Letter 747: Difference between revisions

Tchaikovsky Research
No edit summary
 
m (1 revision imported)
(No difference)

Revision as of 13:25, 12 July 2022

Date 2/14 February–3/15 February 1878
Addressed to Anatoly Tchaikovsky
Where written San Remo
Language Russian
Autograph Location Klin (Russia): Tchaikovsky State Memorial Musical Museum-Reserve (a3, No. 1149)
Publication Жизнь Петра Ильича Чайковского, том 2 (1901), p. 103–105 (abridged)
П. И. Чайковский. Письма к родным (1940), p. 363–366
П. И. Чайковский. Полное собрание сочинений, том VII (1962), p. 90–92 (abridged).

Text

Russian text
(original)
San-Remo
Четв[ерг]. 2/14 февр[аля] 1878
(пишется в пятницу утром)

| Рабочее задание |
Ответьте на вопросы по исходному тексту.
1. Кому адресовано письмо 747?
2. В каком городе было написано это письмо?
3. В каком году вышло издание «П. И. Чайковский. Письма к родным» и на каких страницах в нем напечатано письмо?
Данные взяты из другого источника и с этим текстом не связаны.

| Раздел данных |
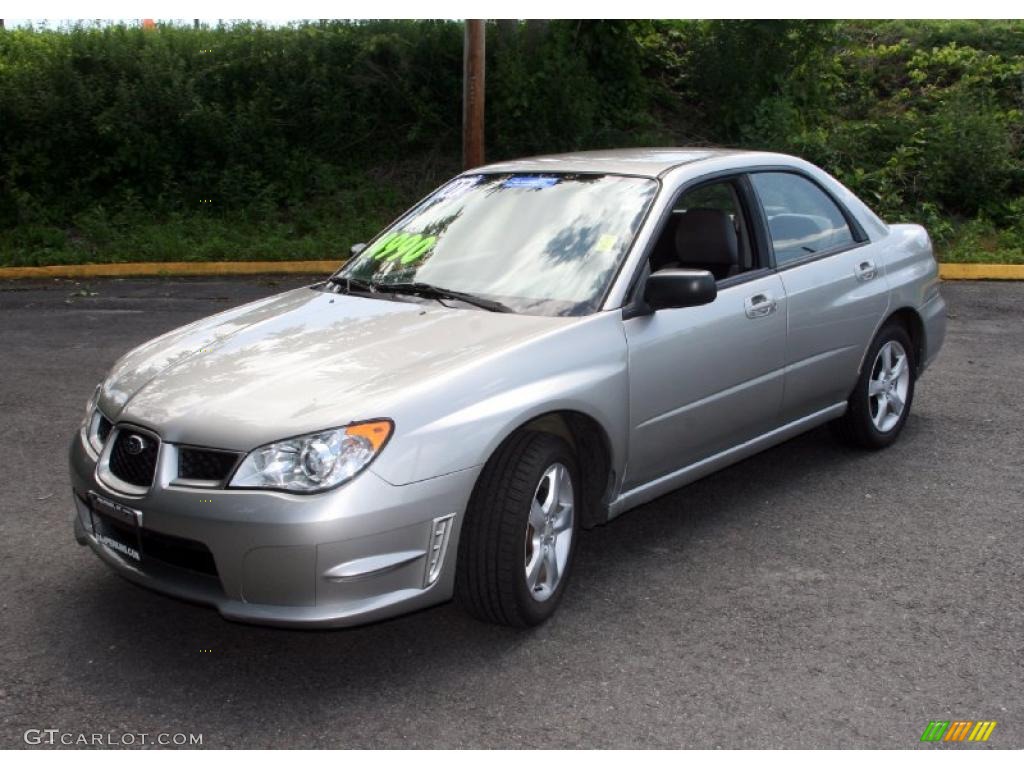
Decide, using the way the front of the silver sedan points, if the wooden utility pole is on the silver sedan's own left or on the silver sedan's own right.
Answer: on the silver sedan's own right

| Письменное решение |
1. Анатолию Чайковскому.
2. В Сан-Ремо.
3. В 1940 году, на страницах 363–366.